Menezes shooting – Brazilian delegates arrive in UK

Two Brazilian delegates have arrived in Britain to meet with the Independent Police Complaints Commission and Metropolitan police over the shooting of Jean Charles de Menezes.

Wagner Goncalves, from the country’s Attorney General’s office, and Marcio Pereira Pinto Garcia, from the Ministry of Justice, were due to meet John Yates, the Deputy Assistant Commissioner of the Met on Monday. They are expected to meet with IPCC members on Wednesday.

Mr de Menezes, a 27-year-old electrician, was shot dead on a Tube train at Stockwell Station on July 22, after being mistaken for a suicide bomber. The shooting happened a day after a series of failed bomb attacks on the London transport network and two weeks after suicide bombers killed 52 people in a series of similar attacks.

There has been controversy over the shooting, after leaked information contradicted initial statements, which claimed that Mr de Menezes was wearing a heavy padded coat and jumped over a ticket barrier as he ran from police. The leaked document revealed that Mr de Menezes was not wearing a heavy jacket and did not run from police before he was shot.

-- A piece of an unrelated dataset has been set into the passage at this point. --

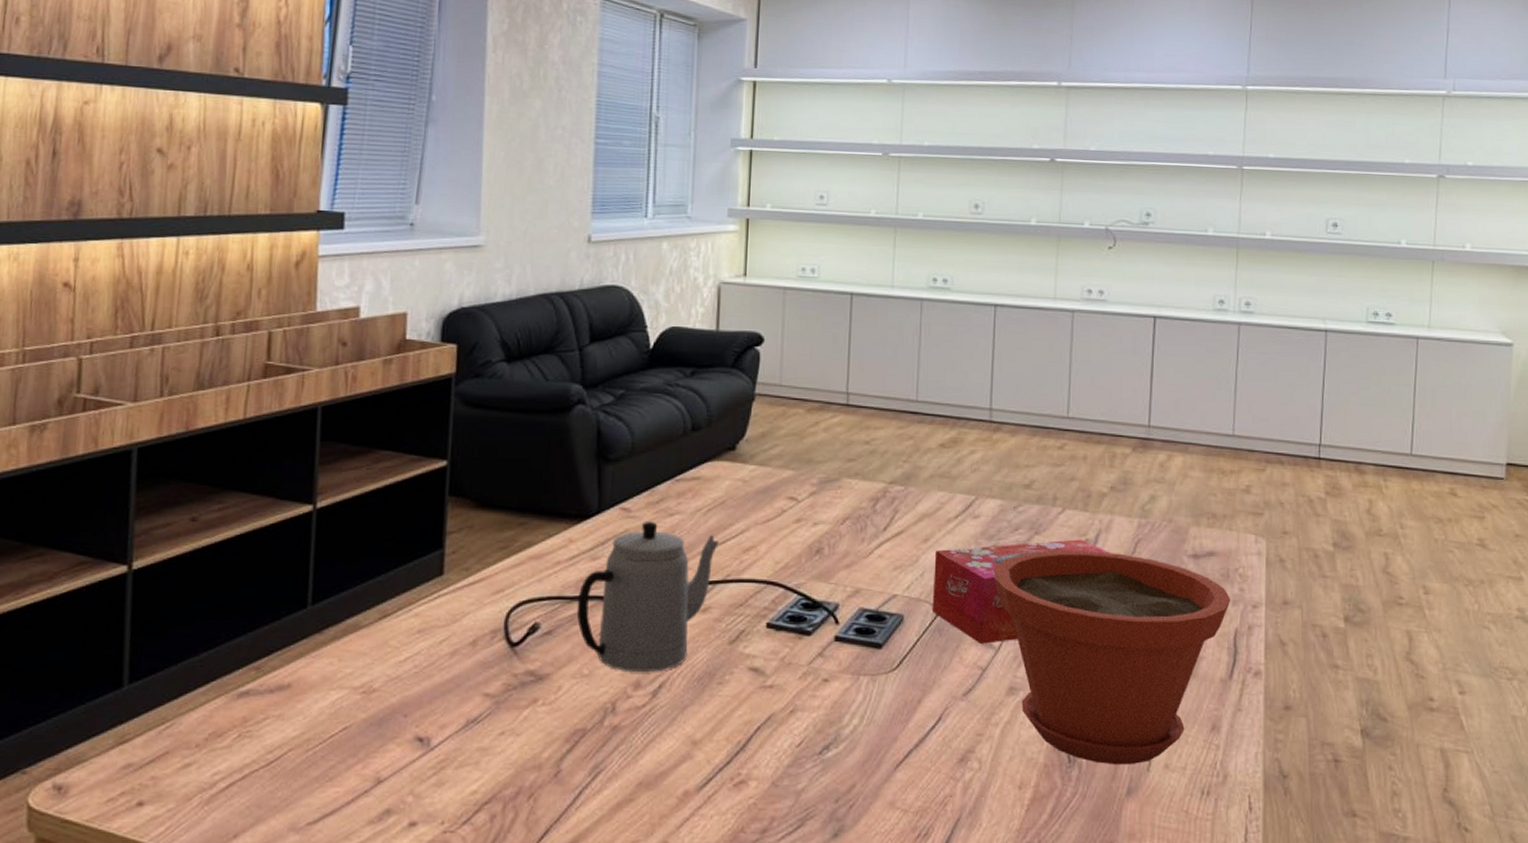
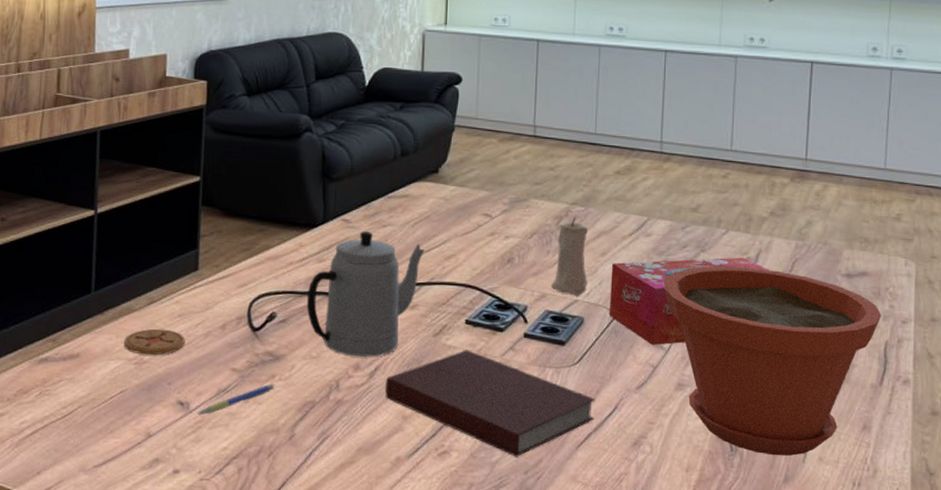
coaster: none [348,648,426,682] -> present [124,328,185,356]
pen: none [441,710,536,753] -> present [198,383,274,416]
notebook: none [671,658,916,783] -> present [385,349,595,457]
candle: none [865,499,909,591] -> present [551,218,589,297]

Relatives of Mr de Menezes have continued to call for Metropolitan Police Commissioner Sir Ian Blair to resign. His mother, Maria de Menezes, told the BBC that the policeman who killed her son should be punished.

Jean’s brother Giovanni also told the BBC that the family were “shocked” by the attitude of the police and called for video footage from the Underground to be released “so the world can see what they did to an innocent man”.

Mr de Menezes’ family have also expressed anger at an offer of £15,000 made to the family by Scotland Yard. Len Duvall, chair of the Metropolitan Police Authority, admitted that the offer had caused “great confusion.” Mr Duvall said that the £15,000 sum was intended as a “ex gratia sum”, intended as “immediate and tangible financial assistance and in part payment of any compensation awarded as a result of legal proceedings.” He said: “Letters written in tragic situations such as this do, of course, have to be legally crafted and, as a result, can appear insensitive.”

Sir Ian Blair has rejected calls to resign. He had told reporters on the day of the shooting, that it was directly linked to the anti-terror investigation following the London bomb attacks. However, in an interview with the ‘News of the World’, Sir Ian said that he did not know that Jean Charles de Menezes had been wrongly shot until the morning after the incident.

Downing Street has also backed the Metropolitan Commissioner. On Sunday, a spokesperson for Tony Blair, who is currently on holiday in Barbados, said that Sir Ian had the Prime Minister’s full confidence.

A relative of one of the victims of the July 7 London bomb attacks has also expressed concerns that the bomb attack victims have been forgotten in the wake of the de Menezes shooting and condemned attempts to “crucify” police over his death.

Diane Gorodi, whose sister, Michelle Otto, was killed in the Russell Square explosion, said that Mr de Menezes’ death was a “dreadful mistake”, but said she was upset that the 52 bomb victims appeared to have been forgotten in the “hysterical” quest to blame someone for Mr de Menezes death.

A vigil is being held at Downing Street on Monday evening by to mark the first month anniversary since Mr de Menezes’ death. Supporters of Mr de Menezes’ family are expected to hand over a letter requesting a public inquiry into the shooting.